* _Exercise requirements_: Copy exactly the run of lines that begins at the line with "wrist: (752, 921)" and ends at the final line of the entries.

Pictured people or hands with joints
* * * * *

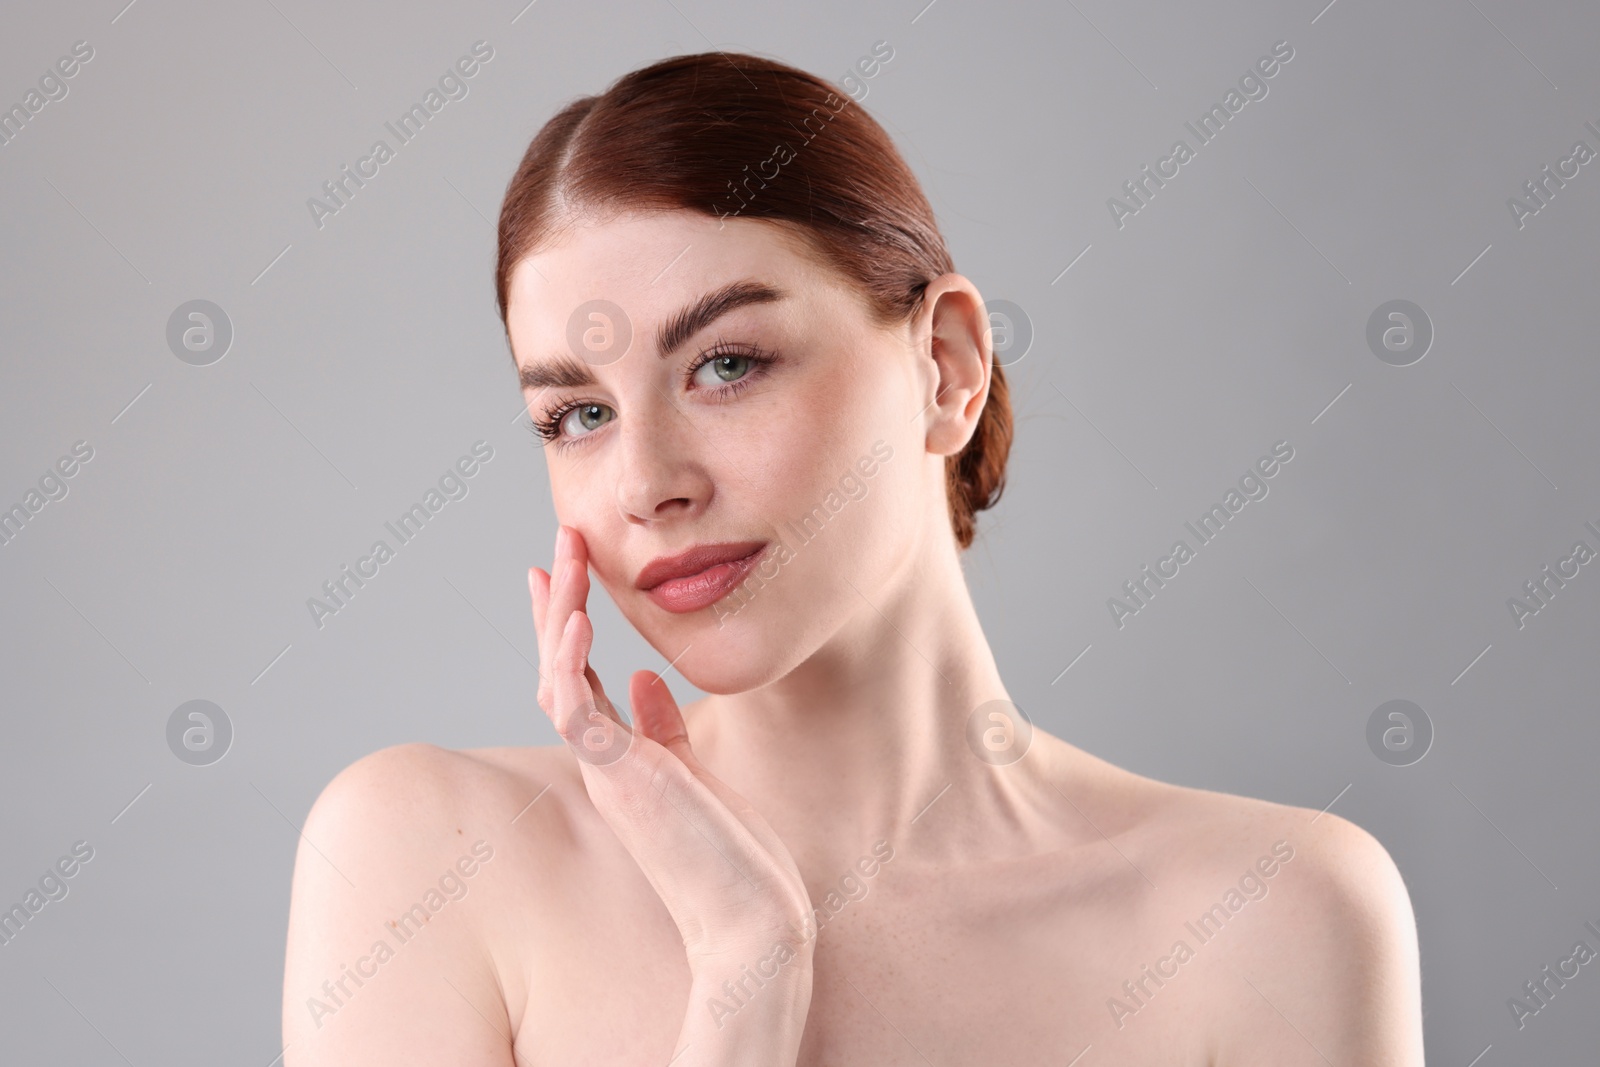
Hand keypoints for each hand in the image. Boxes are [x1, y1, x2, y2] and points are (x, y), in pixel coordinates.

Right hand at [528, 525, 815, 966]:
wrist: (752, 921)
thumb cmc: (733, 859)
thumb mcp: (698, 774)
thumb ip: (665, 728)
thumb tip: (644, 680)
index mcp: (621, 758)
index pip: (580, 676)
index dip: (568, 622)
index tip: (565, 570)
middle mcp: (603, 761)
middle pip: (560, 666)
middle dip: (558, 601)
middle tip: (561, 539)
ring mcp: (606, 771)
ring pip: (559, 679)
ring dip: (560, 614)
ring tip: (564, 557)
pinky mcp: (619, 779)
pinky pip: (577, 711)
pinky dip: (573, 662)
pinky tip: (580, 617)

* * * * *

* _Task solution_:
wrist: (752, 921)
thumb cmc: (733, 859)
thumb mcp: (698, 774)
thumb ip: (665, 728)
thumb tip: (644, 680)
index mcp: (621, 758)
index pip: (580, 676)
index dip: (568, 622)
index tip: (565, 570)
middle mcp: (603, 761)
middle pip: (560, 666)
middle dip: (558, 601)
middle tip: (561, 539)
ring mcp: (606, 771)
ring pip: (559, 679)
ring dip: (560, 614)
ring tip: (564, 557)
pinky mcp: (619, 779)
pinky pip: (577, 711)
pinky dip: (573, 662)
pinky tip: (580, 617)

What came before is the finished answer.